◆ ASSIGNED TASK A ◆
Answer these from the essay on Japan and UX design, each on its own line:
(i) What place is shown in the photo caption?
(ii) How long did the writer try before getting to go to Japan?
(iii) What did the writer teach in Kyoto?

◆ TEXT BLOCK ◆
Start of Block
How Japan Shaped My Journey into UX Design and Personal Growth

How Japan Shaped My Journey into UX Design and Personal Growth

Rainy Day At Tokyo Tower. We Hear Jenny Purcell'S Story Of How Japan Transformed Her As A Designer. Self Discovery, Issue # 02, Designwhine Magazine.
Rainy Day at Tokyo Tower. Photo by author.

While I was in grad school, I pushed really hard to have an excuse to travel the world and see what was out there that wasn’t NY. I especially wanted to experience traveling and living in Japan. It was a country where it was constantly at odds with itself aesthetically, culturally, and artistically. It is simultaneously the most tranquil, simple, and peaceful place to exist, while also being the most chaotic, over stimulating, and manic environments I have been in. It was a dichotomy of attitude and views, past and future, all existing in one frame at a time. After trying for two years I got to go there, I got to teach functional sculpture and study with carpenters in Kyoto. It changed my very being, and set off a relationship with the country for five years.
End of Block
◆ ASSIGNED TASK B ◆
In the records, retype the lines starting at the line that contains "La structure organisationnelle" and ending after the line that contains "municipalité (propres ou loués) est publié.".

◆ EXERCISE INPUTS ◆
Start of Block
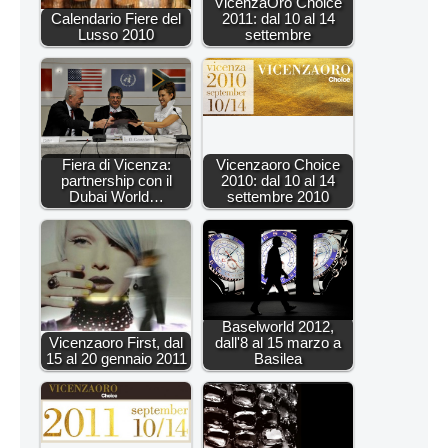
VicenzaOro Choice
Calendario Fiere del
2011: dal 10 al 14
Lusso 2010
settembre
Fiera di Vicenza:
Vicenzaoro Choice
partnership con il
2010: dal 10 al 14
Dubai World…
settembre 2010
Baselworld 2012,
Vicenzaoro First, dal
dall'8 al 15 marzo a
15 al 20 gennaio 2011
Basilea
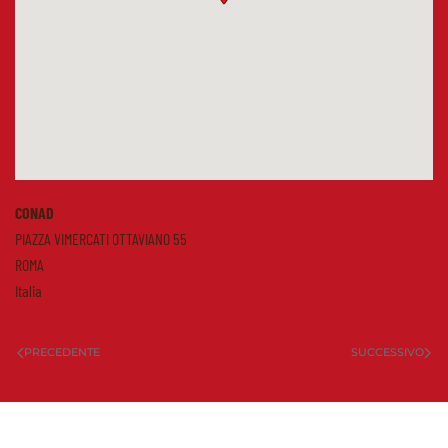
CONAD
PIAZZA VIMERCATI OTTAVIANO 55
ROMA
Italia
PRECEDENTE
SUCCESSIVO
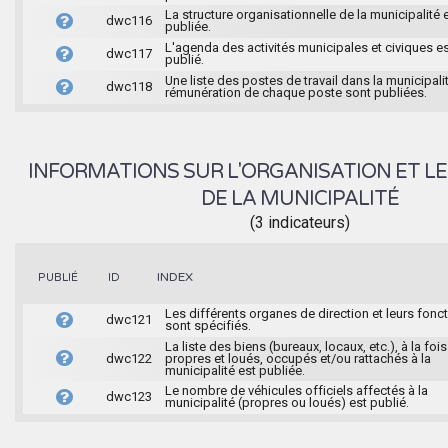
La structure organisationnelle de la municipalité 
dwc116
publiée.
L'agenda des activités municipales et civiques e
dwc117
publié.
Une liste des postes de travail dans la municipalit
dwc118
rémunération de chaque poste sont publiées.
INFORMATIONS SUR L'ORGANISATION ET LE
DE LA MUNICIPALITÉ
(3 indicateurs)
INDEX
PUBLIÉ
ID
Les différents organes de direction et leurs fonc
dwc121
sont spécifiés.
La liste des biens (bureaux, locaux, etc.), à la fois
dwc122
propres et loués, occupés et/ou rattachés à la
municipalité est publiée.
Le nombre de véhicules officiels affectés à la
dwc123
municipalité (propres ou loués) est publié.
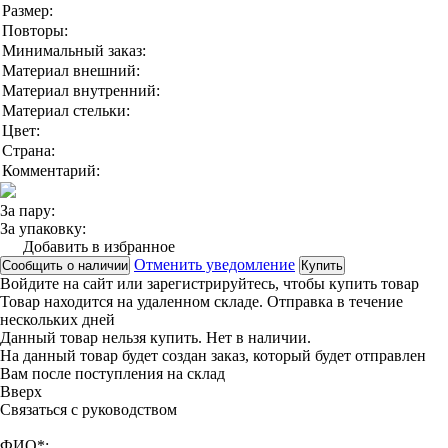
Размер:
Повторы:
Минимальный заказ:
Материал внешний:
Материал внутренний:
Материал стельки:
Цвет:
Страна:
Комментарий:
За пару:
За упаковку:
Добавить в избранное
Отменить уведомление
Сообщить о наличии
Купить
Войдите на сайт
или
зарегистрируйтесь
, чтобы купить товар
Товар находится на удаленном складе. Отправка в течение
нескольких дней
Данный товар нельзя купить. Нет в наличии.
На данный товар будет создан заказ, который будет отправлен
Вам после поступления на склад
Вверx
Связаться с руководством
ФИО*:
End of Block
◆ WRITTEN REPLY A ◆
(i) Tokyo Tower, on a rainy day
(ii) Two years
(iii) Functional sculpture

◆ WRITTEN REPLY B ◆
La structure organisationnelle de la municipalité 
dwc116
publiée.
L'agenda des activités municipales et civiques e
dwc117
publié.
Une liste des postes de travail dans la municipalit
dwc118
rémunération de chaque poste sont publiées.
INFORMATIONS SUR L'ORGANISATION ET LE
DE LA MUNICIPALITÉ
(3 indicateurs)
INDEX
PUBLIÉ
ID
Les différents organes de direction et leurs fonc
dwc121
sont spécifiés.
La liste des biens (bureaux, locaux, etc.), à la fois
dwc122
propres et loués, occupés et/ou rattachés à la
municipalité est publiée.
Le nombre de véhicules officiels affectés à la
dwc123
municipalité (propres ou loués) est publié.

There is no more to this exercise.